Le dernier choix politique est celui d’inscrire l’investissement public dans la recherche comme prioritaire pour permettre de trouver les innovations qui permettront de rendre plus efficientes les énergies alternatives et celles qui capteront et séquestreront le CO2.
Chaque citoyen du monde est concerné par le changement climatique même si les décisions politiques seront majeures. Chacun peut trier ses déchets et éviter de partir en vacances en avion à l’autre bout du monde (éclusant ainsi en un seul vol son budget carbone cohérent avec la transition énergétique d’au moins une année). C’est essentiel mais il faut aller plus loin et prendre les décisions politiques qui sont compatibles avec cette transition pour que collectivement le basculement soit effectué.

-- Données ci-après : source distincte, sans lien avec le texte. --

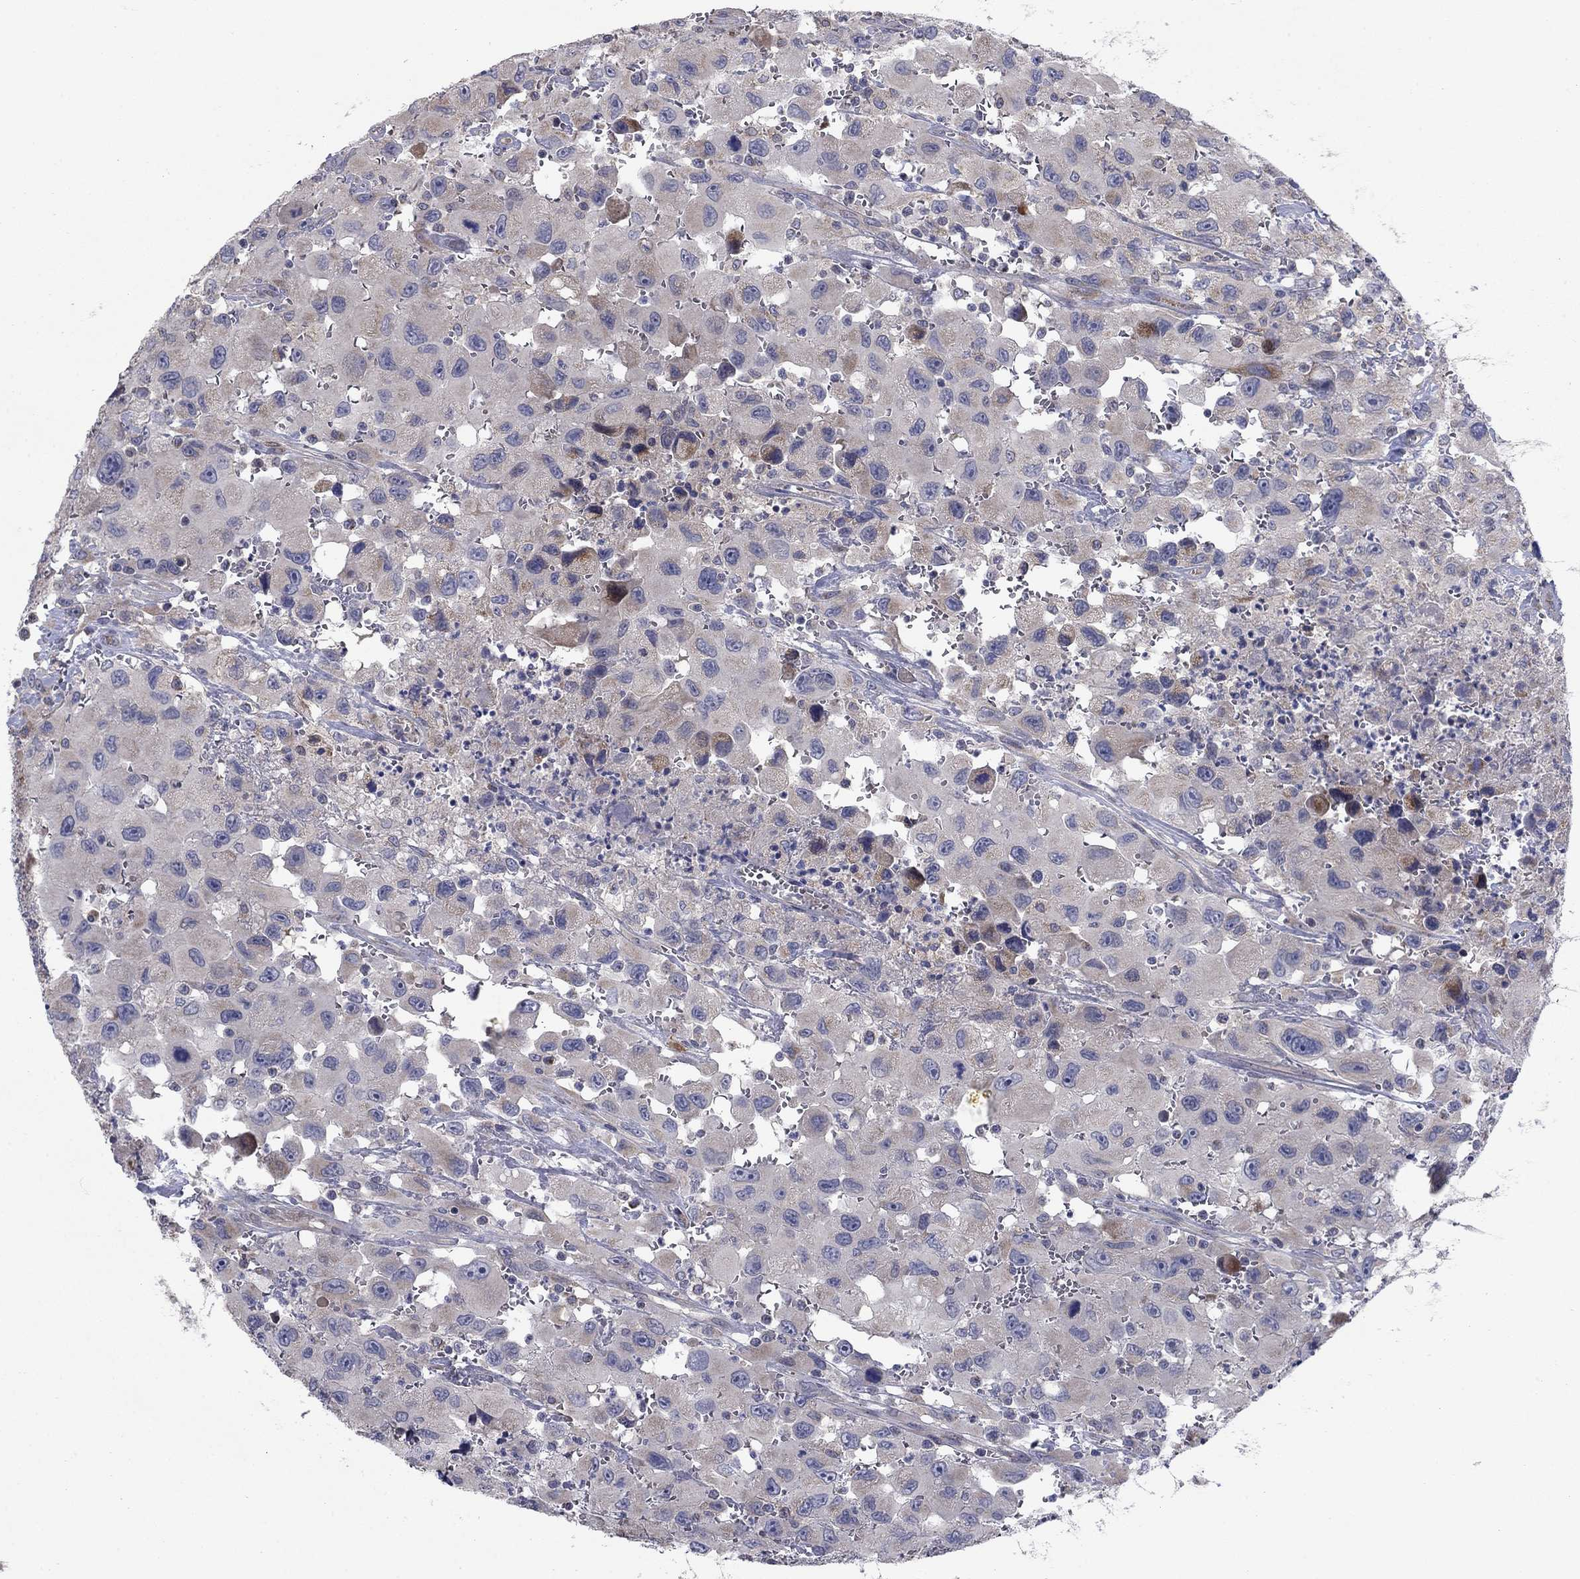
{"staining": {"intensity": "negative", "quantity": "none", "location": "none"}, "tissue": "head and neck cancer", "cell_type": "Tumor cells", "image_type": "cancer", "snomed": [{"axis": "morphology", "description": "Squamous cell carcinoma, NOS"}, {"axis": "morphology", "description": "Squamous cell carcinoma, metastatic, NOS"}, {"axis": "topography", "description": "Oral tissue"}, {"axis": "topography", "description": "Head-Neck"}], "caption": "This is a photomicrograph of immunohistochemistry (IHC) staining of head and neck cancer (squamous cell carcinoma), which shows no expression in tumor cells. (DAB immunohistochemistry (IHC) visualized using brightfield microscopy, high magnification).", "gene": "MMAA", "patient": {"sex": "female", "age": 85}}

La mise en place à grande échelle des mesures pour lutter contre le changement climatique est probablement le bouleversement le plus important que le monde ait connu.
La révolution industrielle ne concernait qu’un petit nombre de pays, en Europe essentiellement. Elle s’est ensuite diffusée dans la durée.
Le changement climatique impose à tous et à tous les pays de changer de régime de croissance et de mode de fonctionnement dans une durée très courte.
C’est le plus beau des défis, le plus formidable mais aussi le plus risqué que l’Homme ait eu à prendre. C’est maintenant qu’il faut agir pour qu’il ne soit pas trop tard.